After the execution of the Combiner function, the output is passed to the Partitioner for further processing.

7. Partitioner

When we are working on the MapReduce program with more than one Reducer then only the Partitioner comes into the picture. For only one reducer, we do not use Partitioner.

It partitions the keyspace. It controls the partitioning of keys of the Mapper intermediate outputs.

Partitioner takes the output from the Combiner and performs partitioning. Key is for deriving the partition typically through the hash function. The number of partitions is similar to the number of reduce tasks. HashPartitioner is the default Partitioner.

8. Shuffling and Sorting

The input to the Reducer is always the sorted intermediate output of the mappers. After combining and partitioning, the framework via HTTP fetches all the relevant partitions of the output of all the mappers.

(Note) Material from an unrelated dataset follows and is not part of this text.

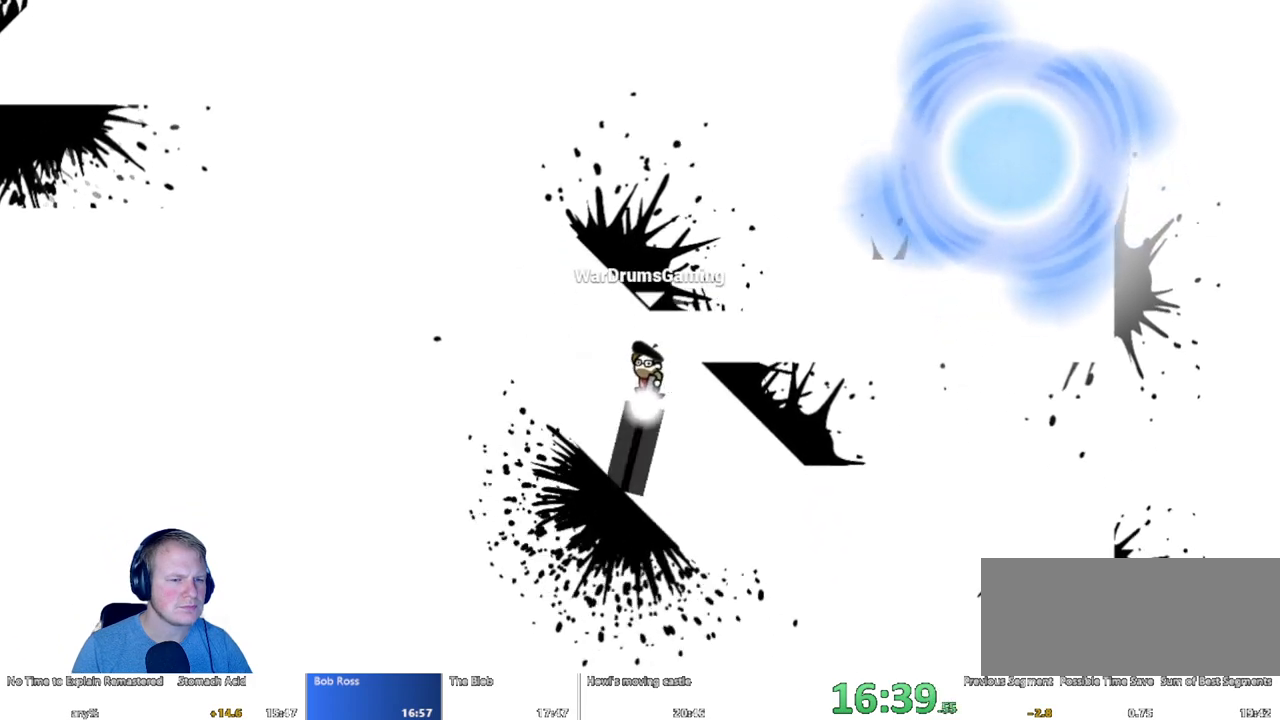
{"keys": ["d"], "mouse": ["left"], "events": []}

Once the output of all the mappers is shuffled, the framework groups the Reducer inputs on the basis of the keys. This is then provided as an input to the Reducer.

9. Reducer

Reducer then reduces the set of intermediate values who shares a key to the smaller set of values. The output of reducer is the final output. This output is stored in the Hadoop Distributed File System.

10. RecordWriter

RecordWriter writes the output (key, value pairs) of Reducer to an output file. It writes the MapReduce job outputs to the FileSystem.

11. OutputFormat

The OutputFormat specifies the way in which these output key-value pairs are written to the output files. It validates the output specification for a MapReduce job.

OutputFormat basically provides the RecordWriter implementation used for writing the output files of the MapReduce job. The output files are stored in a FileSystem.

Hence, in this manner, MapReduce works over the Hadoop cluster in different phases.

Summary

I hope after reading this article, you are now familiar with the internal working of Hadoop MapReduce.

The MapReduce Tutorial clearly explains all the phases of the Hadoop MapReduce framework such as Input Files, InputFormat, InputSplits, RecordReader, Mapper, Combiner, Partitioner, Shuffling, and Sorting, Reducer, RecordWriter, and OutputFormat.

All these play a vital role in the Hadoop MapReduce working.